I used to spend so many days with my Nintendogs. Playing with them, grooming them, taking them out for competitions... As the years passed, I abandoned them. I know they’re not real, but what I’ve done still haunts me to this day.
Lately, I’ve been thinking about games I played as a child that I’ve wanted to revisit: Kirby Superstar, Radiata Stories, and The Misadventures of Tron Bonne, to name a few. But Nintendogs slipped into the back of my mind, partially out of guilt. I was so curious to see if they were still around, as I’m sure so many other players wonder. I don’t think I’m alone in my guilt, either—I’ve seen the memes:
For those of you who aren’t familiar with Nintendogs, they were a series of games in which you adopted, trained, and played with puppies. The best part about Nintendogs was that they stayed young forever. Each game had its own pack of puppies, and you would have to buy more games in order to get different kinds of puppies to walk, feed, and bathe. I had the Dalmatians, Dachshund, and Chihuahua versions. Although I had so many puppies, I can only remember the name of my first dog, a Chihuahua named Pablo.
Yesterday, I booted up the game and heard the sounds of dogs barking. But Pablo wasn’t there. Instead, a growling boxer puppy wandered around the room, specks of dirt flying off her filthy body. She seemed completely disinterested in me, even when I whistled at her. A message popped up on the screen: “Did Grizzi respond to you? Keep calling her name so she can get used to hearing it.” It was then that I realized that I had abandoned this game after getting this new puppy, and she had completely forgotten her name. The game prompted me to retain her, but I decided to move on, since I had other games to check out.
In my Dachshund and Friends game, I found three puppies: a black lab named “Blackie,” a beagle named “RJ,” and a dachshund with a gorgeous honey-colored coat very creatively named “Honey.” They were all playing together, but when they noticed me they rushed over to the screen, barking and eager for attention. But when I tried giving them some affection they avoided me, wandering towards the edges of the screen. Blackie and RJ both growled and barked at me. RJ kicked dirt at me:
The only one who came when I called her name was Honey, who was really into belly rubs and pats. Like Grizzi, all of these puppies were dirty, and also hungry and thirsty. I fed them, and they all ravenously gulped down mouthfuls of wet dog food. I also gave them water, but I had no shampoo in my inventory, so I couldn’t bathe them. I felt a little better that they were at least getting some attention after all these years.
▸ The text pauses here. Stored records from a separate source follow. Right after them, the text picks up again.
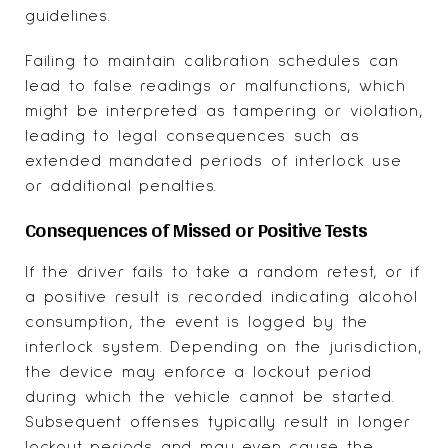
guidelines.
Failing to maintain calibration schedules can
lead to false readings or malfunctions, which
might be interpreted as tampering or violation,
leading to legal consequences such as
extended mandated periods of interlock use
or additional penalties.
Consequences of Missed or Positive Tests
If the driver fails to take a random retest, or if
a positive result is recorded indicating alcohol
consumption, the event is logged by the
interlock system. Depending on the jurisdiction,
the device may enforce a lockout period
during which the vehicle cannot be started.
Subsequent offenses typically result in longer
lockout periods and may even cause the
Since this seemed to be one game that I hadn’t reset, I wanted to see if there were other dogs. I found a Pembroke Welsh corgi named Blake and a Shih Tzu named PT in the care of the dog hotel. The dog hotel is a place where you can send your dogs if you need room for more puppies, and it keeps your dogs fed and well groomed. I placed RJ and Blackie in the hotel so they could get better care, but they seemed depressed about it, like they knew they were going to be abandoned again.
Nintendogs game prevents you from putting all your dogs in the hotel—you have to keep at least one puppy at home. I didn’t want to leave Honey in virtual dog purgatory alone, so I swapped her for PT. I also took out Blake so PT wouldn’t be alone. While I thought I had done the kindest thing for the three who had been neglected the most, I also recognized that I was condemning the other two to an endless lifetime of neglect. This game knows how to make me feel guilty over things that aren’t actually real. Still, I think the first three had suffered long enough. When I got the two from the dog hotel, they seemed aloof, unexcited to see me, almost as if they didn’t recognize me at all.
Next, I booted up my Dalmatians version. I found a single dirty Dalmatian puppy named Axel who was wearing a fireman’s hat. It looked like I had also reset this game before putting it down for years, because he was the only puppy I owned—none were in the dog hotel—and I didn’t have as much money in my inventory, indicating that I hadn’t tried to do many competitions with this pup. Axel was hostile towards me. He glared at me with the most ferocious face:
I wanted to see if there was any way that I could possibly improve my relationship with him, since he wouldn’t come near me. I took him for a walk and let him play in the park. I fed him and gave him water. After we got home from the walk, his attitude was better. He was playful and wanted my attention, so I pet him and gave him belly rubs. Then I bathed the years of grime caked onto his body. It seemed as if all my abandonment was erased and all was forgiven.
In the end, I knew I couldn’t make a commitment to taking care of any of them. The personalities that these puppies used to have are gone, replaced with anger and sadness over their abandonment. Still, revisiting Nintendogs wasn’t as bad as I thought it would be—after all, none of them had run away or were dead. Axel was quick to forgive me just because I took him out for a walk, and I’m sure the others would have done the same. It’s formulaic programming that allows them to not hold me accountable for my actions, and this reminded me that they were not real animals. I knew I wouldn’t stick around long enough to rehabilitate my Nintendogs, and besides, I already have two puppies of my own who need me.